The aftermath of high-profile shootings are odd times. For one thing, we routinely see anti-gunners immediately call for various gun control measures that ultimately turn out to have no bearing on what happened. We hear about the need for universal background checks, only to find out that the killer passed such a check. We hear about magazine restrictions only to find out the killer used a 10-round magazine.
Things like that.
The other side of the aftermath, however, is how some people call for some incredibly stupid things.
Frankly, it doesn’t even require a mass shooting for someone to try to impose some pretty idiotic ideas.
In the wake of the recent Westerly shootings, Rhode Island Attorney General Peter Neronha suggests a tightening of state gun laws to — at the very least — give hometown police chiefs notice that someone who lives in their community is seeking to buy a firearm elsewhere.
Asked about Neronha’s 2020 legislative agenda, spokeswoman Kristy dosReis said this week that one “simple change” would clarify that gun stores should submit the application to purchase a firearm to the police department where the buyer lives, instead of, or in addition to, where the gun store is located.
“A police department in the city or town where the purchaser resides is more likely to have additional information about the purchaser than a police department in another town (where the gun store is, for example),” dosReis said in an email. “That additional information, even if it does not constitute a legal prohibitor, could potentially allow that police department to take additional steps if there are reasons to be concerned about the safety of the purchaser or any other person.
“Such actions could range from having a simple conversation with the purchaser to potentially seeking a red flag order to stop the sale, if there is a legal basis to pursue one,” she said.
The proposal comes after a Westerly man, Joseph Giachello, bought a gun at a firearms dealer in Richmond and used it to fatally shoot a manager at his affordable-housing complex. He wounded two other women at the complex, Babcock Village, before turning the gun on himself.

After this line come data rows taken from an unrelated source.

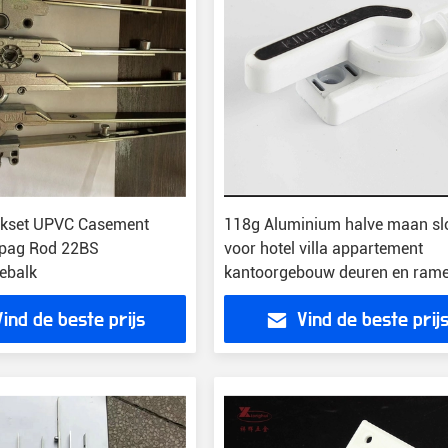
kset UPVC Casement
118g Aluminium halve maan sl
pag Rod 22BS
voor hotel villa appartement
ebalk
kantoorgebouw deuren en ram
Vind de beste prijs
Vind de beste prij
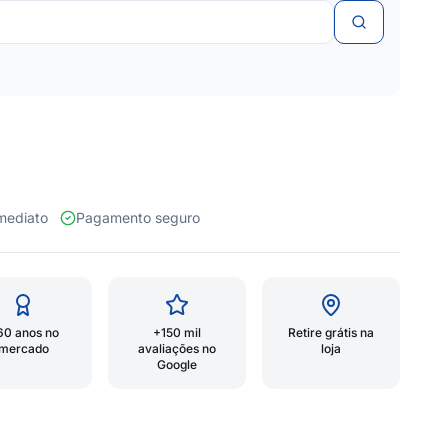
 imediato
Pagamento seguro
60 anos no
+150 mil
Retire grátis na
mercado
avaliações no
loja
Google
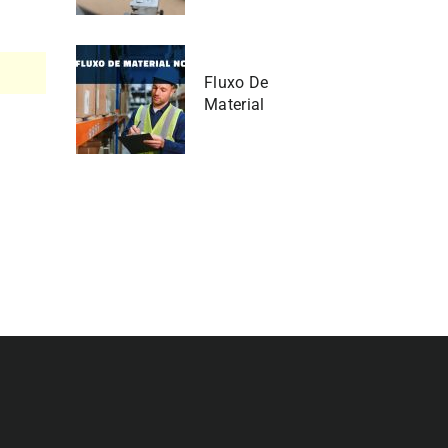
Fluxo De
Material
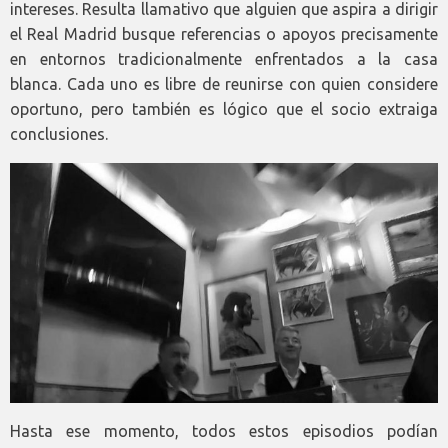
intereses. Resulta llamativo que alguien que aspira a dirigir
el Real Madrid busque referencias o apoyos precisamente
en entornos tradicionalmente enfrentados a la casa
blanca. Cada uno es libre de reunirse con quien considere
oportuno, pero también es lógico que el socio extraiga
conclusiones.
Hasta ese momento, todos estos episodios podían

The shooting is a tragedy, to be sure. However, what bothers me here is that Neronha is looking for excuses to bar someone from having a gun, even if there are absolutely no legal grounds to do so.
He’s simply using this tragedy to justify it.
Note how he’s made it clear that there may not be a legal reason for someone to be denied a firearm, but they still want to make it so the state has an additional information where they can act to bar someone from having a gun. That includes potentially red-flagging someone who hasn’t done anything wrong, just because they want to buy a gun and didn’t buy one in their hometown.
Look, let me make something clear. If someone is a danger to themselves or others, there are steps the government can take to make them not a threat any longer. The law is quite clear and if someone is that bad of a problem, then the state should make use of those steps to have someone declared “mentally defective.”
But if there’s no reason for someone to be denied a gun, it’s not the police department’s business.
Especially since the state has no firearm registration, meaning it’s none of their damn business who buys what and where, so long as the weapons in question are legal in the state.